Seit über zehn Jahren hat es in der Krümmede keine „hausinterne“ Band mehr gegeben.

Dass es jetzt wieder eine gibt, ist auf die Initiative der Integrationsbeauftragten Caglayan Atis, des evangelischen Pfarrers Burghard Boyke und der Sozialarbeiterinnen Claudia Lange und Monika Lorenz zurückzuführen. Sie betonen die verbindende Kraft der Musik.

Für den Auftritt am 18. Juli hatte die Hausband über drei Monate lang fast fünfmal wöchentlich geprobt.

Sein Musikgeschmack ist eigentlich sehr speziell. „Ich stehe auf Mittelalter-Gothic, Hip-Hop kann ich nicht ausstehen.“ Doch von den Songs, die Ilja geschrieben hat, ist er begeistert. Auch Jörg ist mehr als froh, dieser Hausband angehören zu dürfen. „Wir mussten uns das alles erarbeiten. Das ist unsere Leidenschaft. Hier kann man den Leuten sagen, was man will.“

Konzert für Gefangene und Betreuer

Als Anstaltsleiter Thomas König die Mehrzweckhalle der Krümmede betritt, wird er erstmal ausgebuht. Das gehört dazu. 284 Gefangene dürfen dem Auftritt der Hausband beiwohnen; sie sind in letzter Zeit nicht negativ aufgefallen. In der JVA Bochum sitzen 800 Strafgefangene ein.

Über allem schwebt ein Hauch von „Johnny Cash at San Quentin“ von 1969, einem Klassiker der Knastmusik. Die Gefangenen werden von Wärtern in kleinen Gruppen in die Halle geführt, der Hartgummiboden ist mit einem Filzteppich überdeckt.

Viele Arme an diesem Abend sind tätowiert

Um 18.15 Uhr ist die Hütte voll, alle sitzen auf Stühlen. Neben den Gefangenen zählen auch einige Betreuer der evangelischen Kirche zum Publikum. Es ist erstaunlich, wie gut die Musiker mit ihren so unterschiedlichen Herkunftsländern harmonieren. Bei einigen Stücken kommt die Saz zum Einsatz, ein vor allem in der Türkei beliebtes Saiteninstrument. Jazz, Rock, Hip-Hop, Pop – alles vermengt sich zu einem selbstverständlichen Ganzen. Viel Zwischenapplaus wird gespendet.
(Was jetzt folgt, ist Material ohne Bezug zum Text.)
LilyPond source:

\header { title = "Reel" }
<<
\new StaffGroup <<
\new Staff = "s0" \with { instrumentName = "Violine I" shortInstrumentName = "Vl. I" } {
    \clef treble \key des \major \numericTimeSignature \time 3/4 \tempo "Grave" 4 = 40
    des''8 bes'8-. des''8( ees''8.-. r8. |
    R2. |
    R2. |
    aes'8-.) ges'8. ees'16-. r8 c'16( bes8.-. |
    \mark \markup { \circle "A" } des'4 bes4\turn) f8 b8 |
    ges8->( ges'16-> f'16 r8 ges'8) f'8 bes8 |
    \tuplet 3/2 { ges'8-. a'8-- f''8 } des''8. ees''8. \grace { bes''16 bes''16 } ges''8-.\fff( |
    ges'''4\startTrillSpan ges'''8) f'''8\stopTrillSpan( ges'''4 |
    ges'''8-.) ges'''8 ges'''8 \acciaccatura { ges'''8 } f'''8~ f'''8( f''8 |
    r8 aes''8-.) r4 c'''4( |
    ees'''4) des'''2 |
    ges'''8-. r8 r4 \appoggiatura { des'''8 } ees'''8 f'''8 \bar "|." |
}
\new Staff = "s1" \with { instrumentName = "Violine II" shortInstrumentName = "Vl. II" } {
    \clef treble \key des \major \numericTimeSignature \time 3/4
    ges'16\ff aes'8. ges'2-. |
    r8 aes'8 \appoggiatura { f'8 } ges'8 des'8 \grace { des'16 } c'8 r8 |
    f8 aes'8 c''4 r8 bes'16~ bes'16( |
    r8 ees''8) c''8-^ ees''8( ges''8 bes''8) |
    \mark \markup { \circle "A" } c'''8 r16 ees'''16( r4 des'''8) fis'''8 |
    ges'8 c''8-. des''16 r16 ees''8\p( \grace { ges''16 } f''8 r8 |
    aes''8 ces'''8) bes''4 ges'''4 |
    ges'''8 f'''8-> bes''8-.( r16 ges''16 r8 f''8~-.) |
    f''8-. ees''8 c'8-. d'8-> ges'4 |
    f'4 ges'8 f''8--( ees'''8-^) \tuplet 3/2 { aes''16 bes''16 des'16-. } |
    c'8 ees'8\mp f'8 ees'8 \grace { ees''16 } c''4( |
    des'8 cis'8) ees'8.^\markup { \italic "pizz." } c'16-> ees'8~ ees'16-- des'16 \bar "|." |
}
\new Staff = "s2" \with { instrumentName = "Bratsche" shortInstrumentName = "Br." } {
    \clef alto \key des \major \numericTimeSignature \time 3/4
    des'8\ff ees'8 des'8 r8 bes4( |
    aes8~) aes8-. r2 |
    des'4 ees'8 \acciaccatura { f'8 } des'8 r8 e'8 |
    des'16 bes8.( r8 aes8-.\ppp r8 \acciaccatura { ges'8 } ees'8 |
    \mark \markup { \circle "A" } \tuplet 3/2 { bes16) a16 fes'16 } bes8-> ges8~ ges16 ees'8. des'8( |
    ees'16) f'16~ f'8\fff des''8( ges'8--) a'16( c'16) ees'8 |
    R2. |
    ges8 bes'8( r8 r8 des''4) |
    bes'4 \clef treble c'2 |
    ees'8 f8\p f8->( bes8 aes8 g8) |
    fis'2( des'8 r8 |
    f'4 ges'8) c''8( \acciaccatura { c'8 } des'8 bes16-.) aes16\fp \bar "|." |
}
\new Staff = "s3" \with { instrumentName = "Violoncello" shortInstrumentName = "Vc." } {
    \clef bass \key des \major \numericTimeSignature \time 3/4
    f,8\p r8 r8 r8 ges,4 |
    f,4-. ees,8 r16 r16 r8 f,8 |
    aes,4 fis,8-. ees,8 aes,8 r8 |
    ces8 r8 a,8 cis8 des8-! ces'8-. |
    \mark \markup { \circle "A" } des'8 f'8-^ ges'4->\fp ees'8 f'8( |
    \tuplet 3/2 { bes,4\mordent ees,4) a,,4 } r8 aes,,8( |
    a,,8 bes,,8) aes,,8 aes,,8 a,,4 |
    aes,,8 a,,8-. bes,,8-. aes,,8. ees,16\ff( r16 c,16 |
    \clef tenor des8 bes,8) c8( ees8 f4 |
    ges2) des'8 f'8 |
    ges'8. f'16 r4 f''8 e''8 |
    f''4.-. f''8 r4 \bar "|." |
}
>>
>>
Und dann tritt Ilja ans Mikrophon. „Sie schreibt nicht“ hat er selbst geschrieben, nicht in der Krümmede, vorher schon, genauso wie „Wieder Herbst“. Knasterfahrungen. Verlorene Beziehungen. Zeit, die nicht vergeht. Bochum ist nicht seine erste Station. Ganz still wird es in der Halle. Ilja singt Hip-Hop, Musik, die Jörg eigentlich nicht leiden kann. Jetzt aber schon. Auch er hat seinen Gesangsauftritt. Bei „Für immer“ von der Band „Böhse Onkelz“ wird der 40-Jährige ganz sanft. Es klingt richtig gut. Seine Arme sind tätowiert. Viele Arme an diesem Abend sind tätowiert.

Es ist für eine Stunde ein kleiner Ausbruch aus dem Knastalltag. Ein Gefangener sagt: „Es tut gut, mal rauszukommen. Und auch, nicht immer nur die Musik zu hören, die im Fernsehen läuft.“ Auf der Bühne wird jetzt ein klassischer Tränendrücker gesungen: „Feelings“.